- Opening Delimiter -

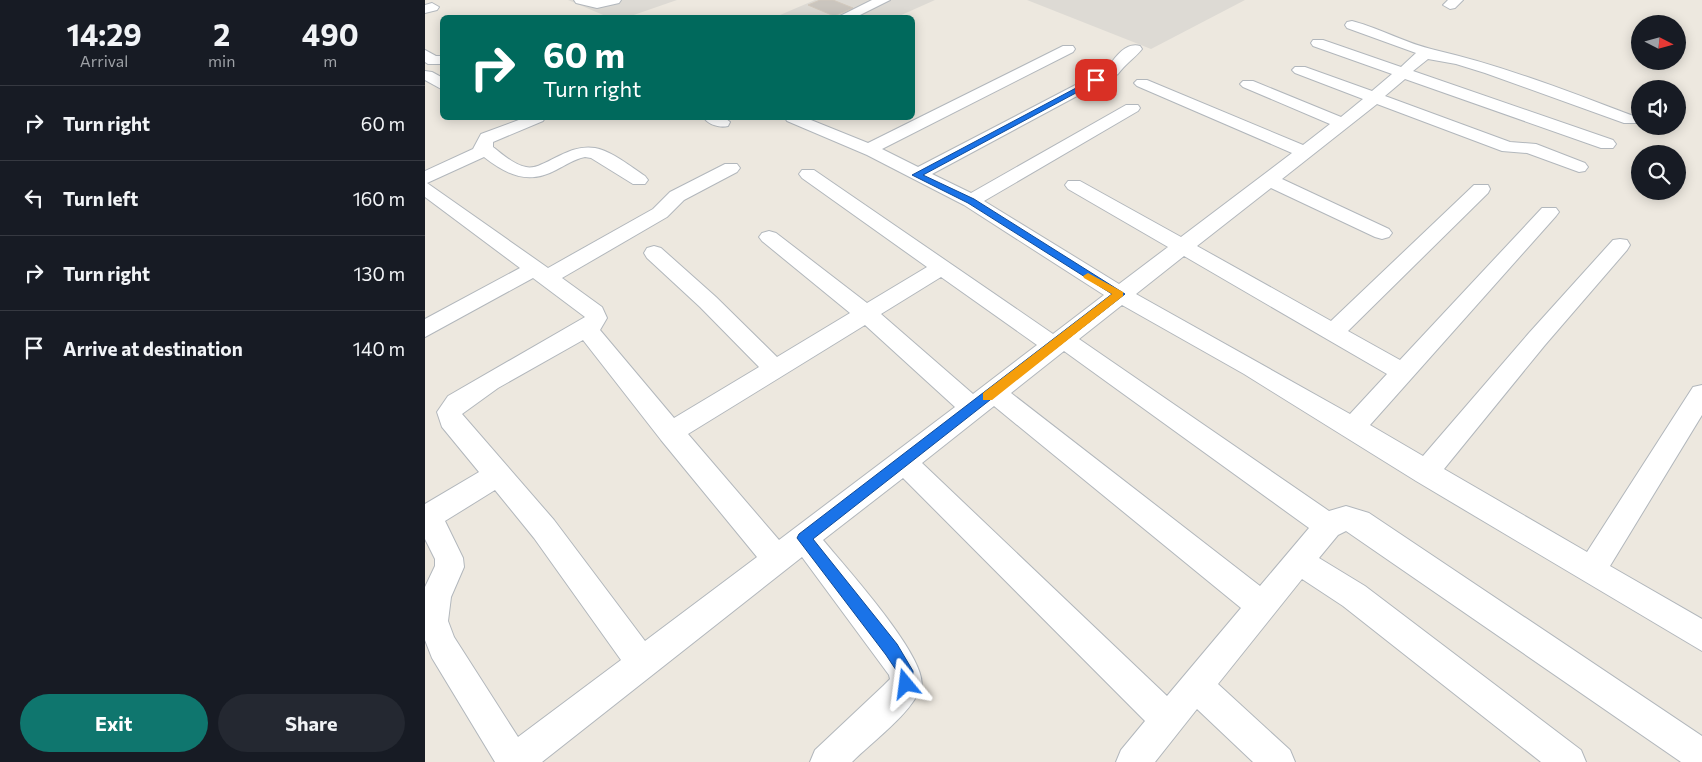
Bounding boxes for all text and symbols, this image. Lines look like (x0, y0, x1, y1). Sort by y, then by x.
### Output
text: 14:29 (66, 15, 142, 52)
text: 2 (213, 15, 230, 52)
text: 490 (302, 15, 359, 52)
north arrow (1631, 15, 1686, 70)
map controls (1631, 15, 1686, 200)
text: 60 m (543, 32, 625, 75)
icon: right (460, 35, 525, 100)
text: Arrival (80, 51, 128, 70)
text: min (208, 51, 235, 70)
text: m (323, 51, 337, 70)
pin (1075, 59, 1117, 101)
icon: arrive (1082, 66, 1110, 94)
text: Turn right (543, 75, 641, 102)
button: sound (1631, 80, 1686, 135)
icon: right (20, 109, 48, 137)
text: Turn right (63, 112, 150, 135)
text: 60 m (361, 112, 405, 135)
button: search (1631, 145, 1686, 200)
icon: left (20, 184, 48, 212)
text: Turn left (63, 187, 138, 210)
text: 160 m (353, 187, 405, 210)
icon: right (20, 259, 48, 287)
text: Turn right (63, 262, 150, 285)
text: 130 m (353, 262, 405, 285)
icon: arrive (20, 334, 48, 362)
text: Arrive at destination (63, 337, 243, 360)
text: 140 m (353, 337, 405, 360)
position arrow (879, 657, 931, 709)
button: Exit (20, 694, 208, 752)
button: Share (218, 694, 405, 752)

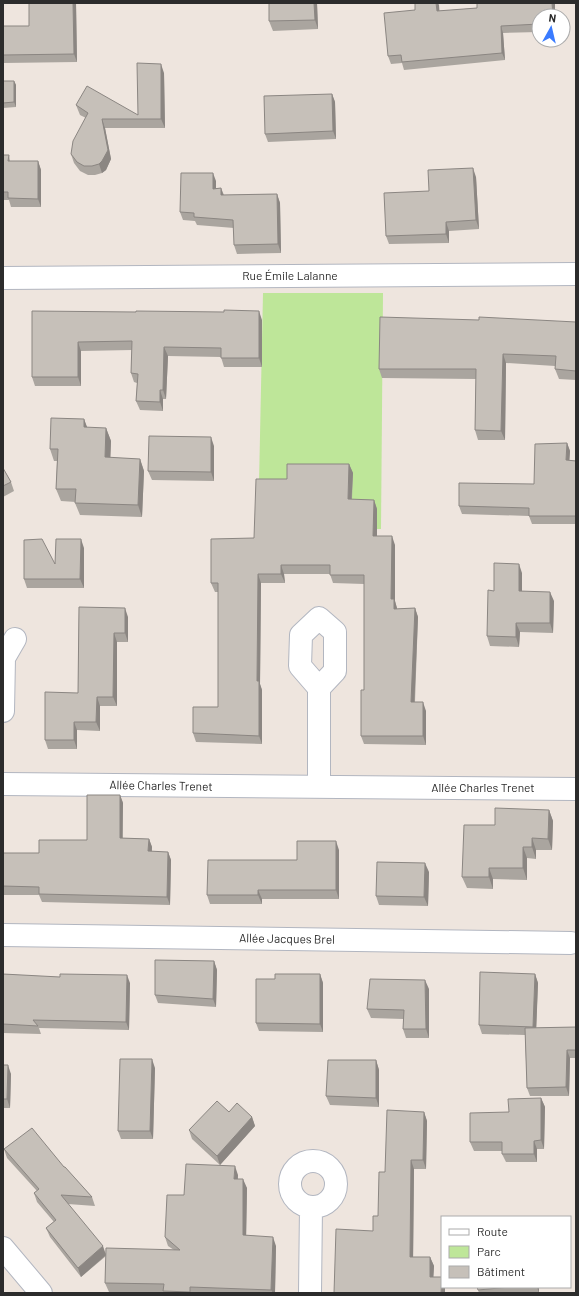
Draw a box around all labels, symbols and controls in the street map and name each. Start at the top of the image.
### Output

- Closing Delimiter -

What is needed is an exact reprint of every entry, pictures excluded.

Bounding boxes for all text and symbols, this image. Lines look like (x0, y0, x1, y1). Sort by y, then by x.
### Output
text: 14:29 (66, 15, 142, 52)
text: 2 (213, 15, 230, 52)
text: 490 (302, 15, 359, 52)
north arrow (1631, 15, 1686, 70)
map controls (1631, 15, 1686, 200)
text: 60 m (543, 32, 625, 75)
icon: right (460, 35, 525, 100)
text: Arrival (80, 51, 128, 70)
text: min (208, 51, 235, 70)
text: m (323, 51, 337, 70)
pin (1075, 59, 1117, 101)
icon: arrive (1082, 66, 1110, 94)
text: Turn right (543, 75, 641, 102)
button: sound (1631, 80, 1686, 135)
icon: right (20, 109, 48, 137)
text: Turn right (63, 112, 150, 135)
text: 60 m (361, 112, 405, 135)
button: search (1631, 145, 1686, 200)
icon: left (20, 184, 48, 212)
text: Turn left (63, 187, 138, 210)
text: 160 m (353, 187, 405, 210)
icon: right (20, 259, 48, 287)
text: Turn right (63, 262, 150, 285)
text: 130 m (353, 262, 405, 285)
icon: arrive (20, 334, 48, 362)
text: Arrive at destination (63, 337, 243, 360)
text: 140 m (353, 337, 405, 360)
position arrow (879, 657, 931, 709)
button: Exit (20, 694, 208, 752)
button: Share (218, 694, 405, 752)

Draw a box around all labels, symbols and controls in the street map and name each. Start at the top of the image.
### Output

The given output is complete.